▶ [Texto fornecido]
----------
A Reforma tributária, cuja transição terá início em 2026, deve alterar significativamente o cenário do setor imobiliário e da construção civil no Brasil. A criação do Imposto sobre Bens e Serviços (IBS) e da Contribuição sobre Bens e Serviços (CBS) inaugura um novo modelo de tributação não cumulativo, que eliminará distorções, mas exigirá maior controle e gestão das empresas. O objetivo, segundo o governo, é tornar o sistema mais transparente e racional, embora a adaptação possa representar um grande desafio operacional, especialmente para construtoras de menor porte.
Para a doutoranda e mestra pela Faculdade de Economia, Administração, Contabilidade e Atuária (FEA) da Universidade de São Paulo (USP), Thais Veiga Shingai, que também é bacharel em Direito e Contabilidade, coordenadora do LL.M. (Master of Laws)- Mestre em Leis - em Direito Tributário, professora e pesquisadora do Insper e sócia de Mannrich e Vasconcelos Advogados, o novo sistema representa uma transformação profunda nas práticas fiscais e contábeis do setor. Segundo ela, a tributação não cumulativa tende a estimular maior eficiência produtiva, mas também exigirá das empresas um nível de organização e compliance tributário que hoje não é habitual.
De acordo com a especialista, um dos principais desafios será a mudança na forma de apuração dos tributos. Atualmente, o setor é tributado com alíquotas mais baixas e de forma cumulativa, o que simplifica as operações, mas distorce a competitividade entre empresas. A nova lógica, apesar de mais justa, demandará gestão mais apurada dos créditos e controle sobre o adimplemento dos fornecedores.
Outro ponto de destaque é o papel do profissional da contabilidade nesse novo ambiente. A especialista detalha o assunto e os principais impactos da reforma tributária sobre o setor imobiliário e da construção civil em entrevista concedida ao Jornal do Comércio.
JC Contabilidade – Quais os principais pontos da Reforma Tributária que mais preocupam o setor da construção civil?
----------
▶ [Tarefas a fazer]
**A.** De acordo com o texto sobre a reforma tributária, em que ano começa a transição da reforma?
**B.** Transcreva do texto sobre a reforma tributária o trecho que começa em "De acordo com" e segue até "adimplemento dos fornecedores.".

▶ [Linhas de dados]
----------
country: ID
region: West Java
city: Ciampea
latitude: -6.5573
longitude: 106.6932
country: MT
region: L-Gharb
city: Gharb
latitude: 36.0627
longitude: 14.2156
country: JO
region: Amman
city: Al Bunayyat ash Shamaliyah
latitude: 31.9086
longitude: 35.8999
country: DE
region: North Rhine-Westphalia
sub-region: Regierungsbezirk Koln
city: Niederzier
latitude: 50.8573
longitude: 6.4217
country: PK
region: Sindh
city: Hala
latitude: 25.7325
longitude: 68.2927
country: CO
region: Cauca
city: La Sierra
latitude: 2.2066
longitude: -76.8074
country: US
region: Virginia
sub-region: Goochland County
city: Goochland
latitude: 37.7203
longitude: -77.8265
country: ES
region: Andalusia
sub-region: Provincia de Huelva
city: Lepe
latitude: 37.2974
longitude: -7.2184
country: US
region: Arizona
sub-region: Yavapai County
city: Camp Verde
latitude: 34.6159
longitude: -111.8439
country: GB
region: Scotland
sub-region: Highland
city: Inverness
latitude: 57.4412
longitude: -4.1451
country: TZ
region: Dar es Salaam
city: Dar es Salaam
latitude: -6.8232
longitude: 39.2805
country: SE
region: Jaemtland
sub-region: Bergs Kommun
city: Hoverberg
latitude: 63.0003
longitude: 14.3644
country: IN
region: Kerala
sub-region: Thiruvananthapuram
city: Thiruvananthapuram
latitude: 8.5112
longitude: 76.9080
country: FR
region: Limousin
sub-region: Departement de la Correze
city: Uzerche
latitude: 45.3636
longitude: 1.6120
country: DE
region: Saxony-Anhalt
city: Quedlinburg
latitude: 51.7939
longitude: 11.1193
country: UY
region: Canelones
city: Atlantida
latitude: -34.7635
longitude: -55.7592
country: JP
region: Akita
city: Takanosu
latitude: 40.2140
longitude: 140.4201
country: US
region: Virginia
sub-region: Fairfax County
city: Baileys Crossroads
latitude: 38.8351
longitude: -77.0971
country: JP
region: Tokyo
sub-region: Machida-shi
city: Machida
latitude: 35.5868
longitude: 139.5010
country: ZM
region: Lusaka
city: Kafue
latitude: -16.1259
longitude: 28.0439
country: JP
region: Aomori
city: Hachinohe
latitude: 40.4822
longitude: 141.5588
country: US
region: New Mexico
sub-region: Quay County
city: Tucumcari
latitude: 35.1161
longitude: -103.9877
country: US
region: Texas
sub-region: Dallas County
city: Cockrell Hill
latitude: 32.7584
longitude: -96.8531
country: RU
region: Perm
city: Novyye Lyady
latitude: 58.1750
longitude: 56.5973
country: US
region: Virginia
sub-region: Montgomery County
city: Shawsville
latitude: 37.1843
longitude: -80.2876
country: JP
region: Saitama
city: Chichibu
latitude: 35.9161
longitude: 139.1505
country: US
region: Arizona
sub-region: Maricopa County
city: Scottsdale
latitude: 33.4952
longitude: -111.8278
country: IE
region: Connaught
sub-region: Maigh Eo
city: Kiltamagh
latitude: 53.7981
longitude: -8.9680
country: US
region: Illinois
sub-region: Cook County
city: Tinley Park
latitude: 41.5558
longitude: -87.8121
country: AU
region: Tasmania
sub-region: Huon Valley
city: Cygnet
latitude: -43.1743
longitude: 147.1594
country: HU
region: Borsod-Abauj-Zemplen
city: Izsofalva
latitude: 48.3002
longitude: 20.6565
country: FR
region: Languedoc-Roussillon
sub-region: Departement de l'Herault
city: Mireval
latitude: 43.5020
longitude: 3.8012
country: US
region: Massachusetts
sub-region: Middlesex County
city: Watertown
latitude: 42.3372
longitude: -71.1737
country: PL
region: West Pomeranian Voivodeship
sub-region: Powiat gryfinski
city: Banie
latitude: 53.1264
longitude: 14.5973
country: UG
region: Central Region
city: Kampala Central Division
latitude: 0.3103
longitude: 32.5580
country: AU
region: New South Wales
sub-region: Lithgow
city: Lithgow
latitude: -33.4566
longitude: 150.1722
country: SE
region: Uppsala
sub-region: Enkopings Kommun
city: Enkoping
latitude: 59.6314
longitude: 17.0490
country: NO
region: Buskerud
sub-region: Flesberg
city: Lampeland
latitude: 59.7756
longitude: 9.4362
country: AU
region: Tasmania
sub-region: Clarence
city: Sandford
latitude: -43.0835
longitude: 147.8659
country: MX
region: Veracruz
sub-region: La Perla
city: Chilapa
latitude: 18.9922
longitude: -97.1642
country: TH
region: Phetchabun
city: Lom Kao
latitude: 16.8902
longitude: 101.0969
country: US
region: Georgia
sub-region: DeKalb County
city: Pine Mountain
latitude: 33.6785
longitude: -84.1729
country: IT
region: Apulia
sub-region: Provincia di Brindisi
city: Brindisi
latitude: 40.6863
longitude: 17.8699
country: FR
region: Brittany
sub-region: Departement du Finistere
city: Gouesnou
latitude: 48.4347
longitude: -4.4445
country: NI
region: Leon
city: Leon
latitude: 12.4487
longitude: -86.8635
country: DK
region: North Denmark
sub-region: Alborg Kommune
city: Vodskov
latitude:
----------
▶ [Respostas das tarefas]
**A.** Em 2026.

**B.**
De acordo com a especialista, um dos principais desafios será a mudança na forma de apuração dos tributos. Atualmente, o setor é tributado com alíquotas mais baixas e de forma cumulativa, o que simplifica as operações, mas distorce a competitividade entre empresas. A nova lógica, apesar de mais justa, demandará gestão mais apurada dos créditos e controle sobre o adimplemento dos fornecedores.